ACTIVITY | The goal is an unaltered copy of the records below, minus any images.

SOURCE DATA |
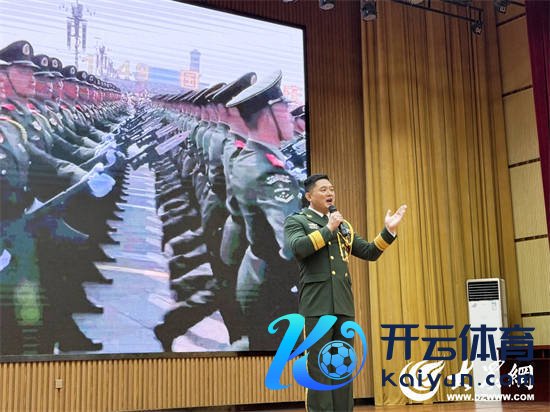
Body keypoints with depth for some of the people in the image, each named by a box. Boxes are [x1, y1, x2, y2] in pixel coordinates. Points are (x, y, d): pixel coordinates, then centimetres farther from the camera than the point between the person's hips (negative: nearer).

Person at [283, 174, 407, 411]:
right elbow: (298, 247, -16)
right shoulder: (296, 221, 4)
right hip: (317, 303, -5)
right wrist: (328, 228, -10)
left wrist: (388, 231, 5)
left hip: (344, 304, 6)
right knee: (319, 366, -5)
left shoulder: (343, 225, 21)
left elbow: (369, 252, 18)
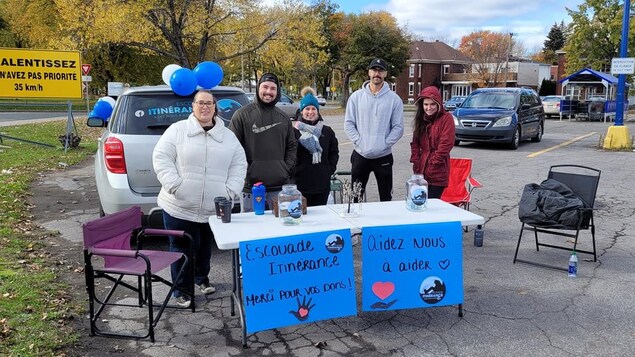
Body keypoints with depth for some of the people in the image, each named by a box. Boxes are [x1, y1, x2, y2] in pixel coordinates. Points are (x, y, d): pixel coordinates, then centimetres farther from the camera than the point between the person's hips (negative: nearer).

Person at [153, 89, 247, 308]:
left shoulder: (228, 136, 7)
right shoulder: (178, 130, -2)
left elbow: (239, 165, 8)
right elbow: (161, 158, -6)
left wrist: (230, 191, -4)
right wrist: (175, 185, -16)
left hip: (214, 208, 3)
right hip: (179, 206, -3)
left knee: (205, 246, 18)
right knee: (182, 248, 4)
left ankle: (202, 278, 42)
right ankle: (182, 290, 20)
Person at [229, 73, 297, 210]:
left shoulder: (283, 118, 13)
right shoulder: (242, 115, -1)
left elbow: (292, 146, 18)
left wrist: (287, 169, 5)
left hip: (280, 185, 4)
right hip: (251, 186, -4)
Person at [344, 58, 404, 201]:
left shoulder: (394, 99, -1)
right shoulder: (356, 96, 3)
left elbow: (398, 127, -3)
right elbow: (348, 124, 1)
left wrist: (384, 144, -12)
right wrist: (359, 142, -10)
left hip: (384, 156, -1)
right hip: (360, 155, 1)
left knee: (386, 197, 10)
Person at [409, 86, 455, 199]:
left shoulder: (446, 118, -6)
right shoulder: (421, 119, 15)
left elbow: (446, 144, -11)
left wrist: (434, 162, -12)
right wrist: (416, 161, 2)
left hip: (437, 172, -6)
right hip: (421, 170, 6)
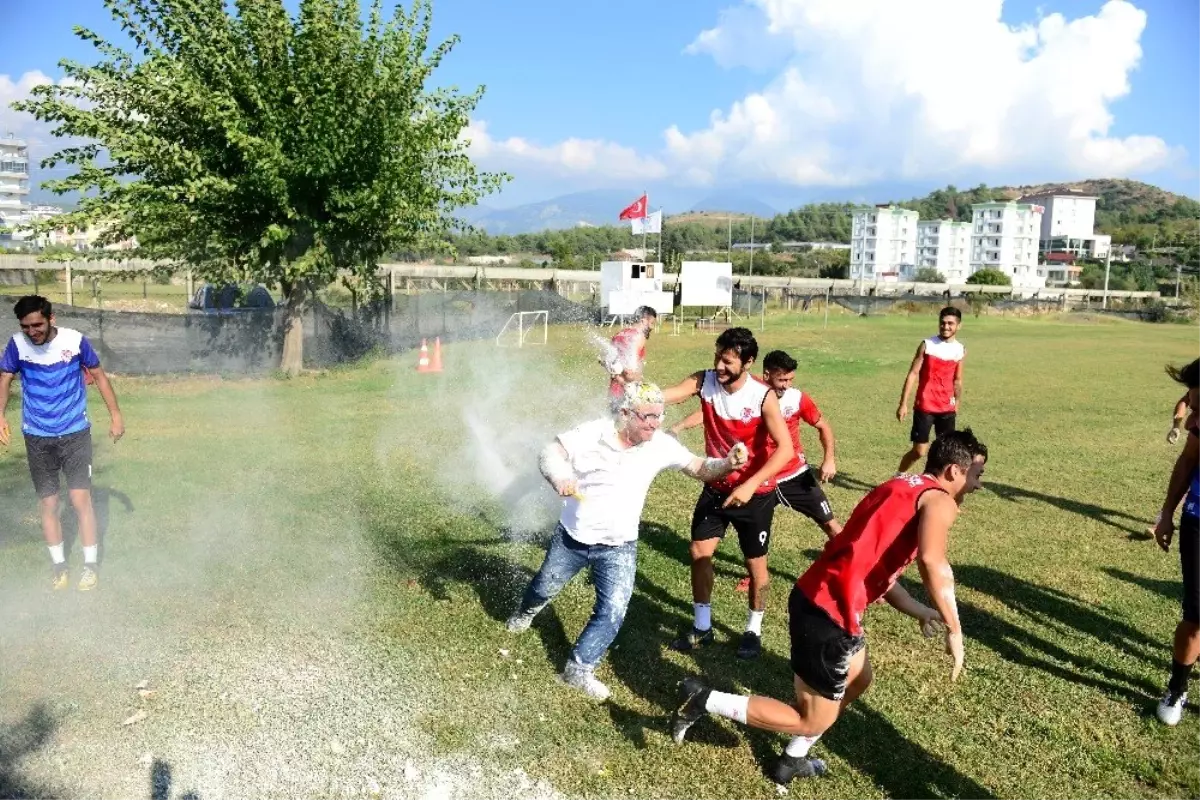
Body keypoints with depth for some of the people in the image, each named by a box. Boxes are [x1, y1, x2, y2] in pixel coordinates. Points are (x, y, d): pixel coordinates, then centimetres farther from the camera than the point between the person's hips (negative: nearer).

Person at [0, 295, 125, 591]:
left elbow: (99, 375, 1)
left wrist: (116, 415, 1)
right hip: (37, 437, 2)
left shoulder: (75, 340, -11)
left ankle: (90, 565, 11)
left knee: (81, 498, -5)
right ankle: (58, 564, 25)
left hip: (76, 433, -2)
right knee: (48, 503, 7)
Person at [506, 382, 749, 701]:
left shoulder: (661, 445, -14)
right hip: (571, 537, 0)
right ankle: (525, 612, 57)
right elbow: (551, 453, -13)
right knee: (545, 588, 21)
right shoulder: (592, 433, -19)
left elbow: (699, 468, -8)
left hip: (618, 548, 1)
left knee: (613, 613, -8)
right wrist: (558, 478, -35)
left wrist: (727, 463, -29)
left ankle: (580, 669, 12)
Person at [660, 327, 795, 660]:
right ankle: (702, 627, 23)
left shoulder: (764, 397, -23)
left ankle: (753, 630, 31)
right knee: (699, 552, 4)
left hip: (756, 492, -3)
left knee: (755, 563, 9)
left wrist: (750, 485, -33)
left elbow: (785, 448, -25)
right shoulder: (704, 381, -13)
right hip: (716, 486, 4)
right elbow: (660, 396, -27)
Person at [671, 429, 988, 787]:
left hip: (815, 595, 10)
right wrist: (954, 631, -19)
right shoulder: (938, 500, -8)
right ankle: (703, 700, 7)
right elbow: (932, 562, -28)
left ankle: (792, 761, 41)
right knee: (813, 721, 9)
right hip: (829, 612, -10)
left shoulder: (900, 487, 19)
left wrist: (921, 612, 20)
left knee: (858, 679, 32)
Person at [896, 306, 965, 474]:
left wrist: (957, 404, 17)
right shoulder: (927, 345, -6)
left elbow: (957, 380, 15)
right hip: (924, 407, -3)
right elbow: (913, 374, -6)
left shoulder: (960, 350, 5)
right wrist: (903, 403, -11)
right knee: (919, 451, -2)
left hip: (947, 409, 3)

OUTPUT OF THE TASK |
Body keypoints with depth for some of the people in the image, each named by a box. Boxes are [x1, y1, x2, y2] in pixel coordinates. Points are (x, y, d): pixel coordinates, then centimetres farther from the camera than the point between the person's hips (negative: nearer).

Person at [283, 174, 407, 411]:
right elbow: (298, 247, -16)
right shoulder: (296, 221, 4)
right hip: (317, 303, -5)
right wrist: (328, 228, -10)
left wrist: (388, 231, 5)
left hip: (344, 304, 6)
right knee: (319, 366, -5)
left shoulder: (343, 225, 21)
left elbow: (369, 252, 18)
Body keypoints with depth for some of the people in the image, each named by a box. Boxes are [x1, y1, x2, y2] in pixel coordinates. Points are (x, y, d): pixel coordinates, then centimetres farther from the camera than the point between the person's hips (negative: nearer).

Person at [153, 89, 247, 308]:
left shoulder: (228, 136, 7)
right shoulder: (178, 130, -2)
left elbow: (239, 165, 8)
right elbow: (161, 158, -6)
left wrist: (230, 191, -4)
right wrist: (175, 185, -16)
left hip: (214, 208, 3)
right hip: (179, 206, -3)
left knee: (205, 246, 18)
right knee: (182, 248, 4)
left ankle: (202, 278, 42)
right ankle: (182, 290, 20)
Person at [229, 73, 297, 210]:
left shoulder: (283, 118, 13)
right shoulder: (242, 115, -1)
left elbow: (292, 146, 18)
left wrist: (287, 169, 5)
left hip: (280, 185, 4)
right hip: (251, 186, -4)
Person at [344, 58, 404, 201]:
left shoulder: (394, 99, -1)
right shoulder: (356, 96, 3)
left elbow: (398, 127, -3)
right elbow: (348, 124, 1)
left wrist: (384, 144, -12)
right wrist: (359, 142, -10)
left hip: (384, 156, -1)
right hip: (360, 155, 1)
left knee: (386, 197, 10)
Person at [409, 86, 455, 199]:
left shoulder: (446, 118, -6)
right shoulder: (421, 119, 15)
left elbow: (446, 144, -11)
left wrist: (434, 162, -12)
right wrist: (416, 161, 2)
left hip: (437, 172, -6)
right hip: (421, 170, 6)
Body keypoints with depth for some of the people in the image, each named by a box. Boxes are [x1, y1, x2, y2] in pixel coordinates. Points are (x, y, d): pixel coordinates, then centimetres farther from the camera than the point between the person's hips (negative: nearer).

Person at [0, 295, 125, 591]:
left elbow: (99, 375, 1)
left wrist: (116, 415, 1)
right hip: (37, 437, 2)
left shoulder: (75, 340, -11)
left ankle: (90, 565, 11)
left knee: (81, 498, -5)
right ankle: (58, 564, 25)
left hip: (76, 433, -2)
right knee: (48, 503, 7)
Person at [506, 382, 749, 701]:
left shoulder: (661, 445, -14)
right hip: (571, 537, 0)
right ankle: (525, 612, 57)
right elbow: (551, 453, -13)
right knee: (545, 588, 21)
right shoulder: (592, 433, -19)
left elbow: (699, 468, -8)
left hip: (618, 548, 1)
left knee: (613, 613, -8)
right wrist: (558, 478, -35)
left wrist: (727, 463, -29)
left ankle: (580, 669, 12)
Person at [660, 327, 795, 660]:
right ankle: (702, 627, 23)
left shoulder: (764, 397, -23)
left ankle: (753, 630, 31)
right knee: (699, 552, 4)
left hip: (756, 492, -3)
left knee: (755, 563, 9)
left wrist: (750, 485, -33)
left elbow: (785, 448, -25)
right shoulder: (704, 381, -13)
right hip: (716, 486, 4)
right elbow: (660, 396, -27)
Person at [671, 429, 988, 787]:
left hip: (815, 595, 10)
right wrist: (954, 631, -19)
right shoulder: (938, 500, -8)
right ankle: (703, 700, 7)
right elbow: (932, 562, -28)
left ankle: (792, 761, 41)
right knee: (813, 721, 9)
right hip: (829, 612, -10)
left shoulder: (900, 487, 19)
left wrist: (921, 612, 20)
left knee: (858, 679, 32)
Person at [896, 306, 965, 474]:
left wrist: (957, 404, 17)
right shoulder: (927, 345, -6)
left elbow: (957, 380, 15)
right hip: (924, 407, -3)
right elbow: (913, 374, -6)
left shoulder: (960, 350, 5)
right wrist: (903, 403, -11)
right knee: (919, 451, -2)
left hip: (947, 409, 3)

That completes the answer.